He’s planning to take a pop-up panto on the road and into schools and communities to share a bit of Christmas spirit, and support local performers and theatre creatives who’ve found themselves out of work since lockdown began.
“We know theatres have been closed and the tradition of kids being taken to theatres around the city has been badly affected so I thought, why don’t we take the panto to the kids instead of them coming to us?” he says.
Can't take the kids to panto?
Then help us take panto to the kids…with THE POP-UP PANTO!
The more we raise, the more kids we can entertain this Christmastime & the more work we can give our local artists.
Please support us- thank you.https://t.co/97E7ClgawS #crowdfundliverpool pic.twitter.com/FmjncSCajc
— Life In Theatre Productions (@LifeInTheatre1) September 23, 2020
“Yes, there are lots of important things going on in the world politically, and it’s all a bit horrendous, but if you’re a little kid then your life just carries on.
“We all need something to smile about at the moment and we just want to give as many children as possible a bit of joy from the safety of the school hall or playground.”
Stephen and Life in Theatre Productions’ are associated with The Royal Court Theatre and, without subsidy, the company has already brought Broadway plays, musicals and original writing to the city, reaching an audience of more than 50,000 people.
Now, he says, it’s time to revive a Liverpool tradition, pack up the props and costumes and head out to audiences.
The old Liverpool Everyman company had a similar project in the 70s called VanLoad where actors would travel to pubs and communities bringing theatre and comedy to people.
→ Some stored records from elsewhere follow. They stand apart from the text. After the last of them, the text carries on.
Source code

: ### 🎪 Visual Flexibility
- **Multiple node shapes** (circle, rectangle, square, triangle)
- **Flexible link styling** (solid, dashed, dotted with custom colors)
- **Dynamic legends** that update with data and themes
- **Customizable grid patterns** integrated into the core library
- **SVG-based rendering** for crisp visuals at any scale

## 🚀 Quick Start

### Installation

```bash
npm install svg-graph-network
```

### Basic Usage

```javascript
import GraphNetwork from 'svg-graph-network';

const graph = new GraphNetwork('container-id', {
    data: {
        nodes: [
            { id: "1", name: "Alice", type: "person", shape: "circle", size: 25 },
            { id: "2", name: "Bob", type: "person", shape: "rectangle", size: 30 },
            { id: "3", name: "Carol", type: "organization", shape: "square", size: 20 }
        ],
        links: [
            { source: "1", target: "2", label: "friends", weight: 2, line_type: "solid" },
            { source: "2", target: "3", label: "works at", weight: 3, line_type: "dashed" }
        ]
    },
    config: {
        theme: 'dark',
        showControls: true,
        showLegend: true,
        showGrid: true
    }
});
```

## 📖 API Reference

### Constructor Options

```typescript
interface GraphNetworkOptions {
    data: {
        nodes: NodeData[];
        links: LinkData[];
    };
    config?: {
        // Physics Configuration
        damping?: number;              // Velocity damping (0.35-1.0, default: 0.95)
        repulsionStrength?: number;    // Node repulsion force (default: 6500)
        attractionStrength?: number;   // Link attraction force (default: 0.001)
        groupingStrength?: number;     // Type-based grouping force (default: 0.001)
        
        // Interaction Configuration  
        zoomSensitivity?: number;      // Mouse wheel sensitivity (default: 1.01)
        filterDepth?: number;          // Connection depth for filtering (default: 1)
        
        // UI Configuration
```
It was Dame Julie Walters first professional job and she’s spoken about how much she loved having the chance to perform in front of a non-traditional venue audience.
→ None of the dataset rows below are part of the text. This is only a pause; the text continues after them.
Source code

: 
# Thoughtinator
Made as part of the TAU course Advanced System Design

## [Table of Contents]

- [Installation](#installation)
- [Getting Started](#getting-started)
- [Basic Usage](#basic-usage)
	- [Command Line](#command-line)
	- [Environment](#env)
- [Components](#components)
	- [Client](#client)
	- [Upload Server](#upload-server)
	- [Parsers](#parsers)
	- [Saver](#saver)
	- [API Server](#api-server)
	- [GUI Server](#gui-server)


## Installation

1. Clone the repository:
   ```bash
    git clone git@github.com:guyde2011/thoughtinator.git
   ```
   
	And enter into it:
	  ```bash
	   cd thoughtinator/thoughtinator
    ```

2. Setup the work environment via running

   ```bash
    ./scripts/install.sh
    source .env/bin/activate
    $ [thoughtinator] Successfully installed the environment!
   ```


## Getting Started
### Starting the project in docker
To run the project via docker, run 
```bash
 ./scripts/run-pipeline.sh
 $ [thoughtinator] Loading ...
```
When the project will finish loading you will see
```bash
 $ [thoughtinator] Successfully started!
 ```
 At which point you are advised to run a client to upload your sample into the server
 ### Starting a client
“I think this is one of the best ways of adapting to our new situation and hopefully we can plant a seed very early on with kids by showing them that this is what we do in the city and maybe that they too could be actors or performers if they want to be.”
Stephen says panto, of all shows, is the one that’s most needed right now after a frustrating spring and summer of cancellations.
“There’s a reason why panto is the biggest seller every year – it’s because it’s the most appealing to everyone, it’s for all ages, it reminds people of when they were younger and it’s got that warm feeling about it.
“All our shows will be free which again I think is important when so many families are struggling because of the virus. This is for all, it’s a mini gift for everyone to share.”
In order to make the pop-up panto idea happen, Stephen has already approached theatres in the city including the Unity, Everyman and Playhouse and the Royal Court for support.
“Obviously they can’t do their usual shows this year so there’s no competition so I’ve asked them to come behind me, as almost a collective, and we can spearhead taking entertainment into the community.”
He’s also launched a crowdfunding campaign, aiming to raise £15,000 over the next month to cover the costs of putting on the shows and paying the actors and crew who will create them.
“£15,000 is our target and if we don’t break that then it doesn’t happen, but there’s no ceiling so the more we go above it then the more shows we can do.
“At the moment, because of all the limitations, all the actors and tech will have to turn up separately at each venue but in future we’re hoping to raise enough for a van, that’s the next phase, because it would be a good resource to have for spring/summer shows next year.
“When people ask how much they can put in, I’ve been saying to them imagine you’re buying a ticket for a panto for your son or daughter, your niece or nephew or grandchild. This is your gift, if not to your own kid, then to someone else’s.”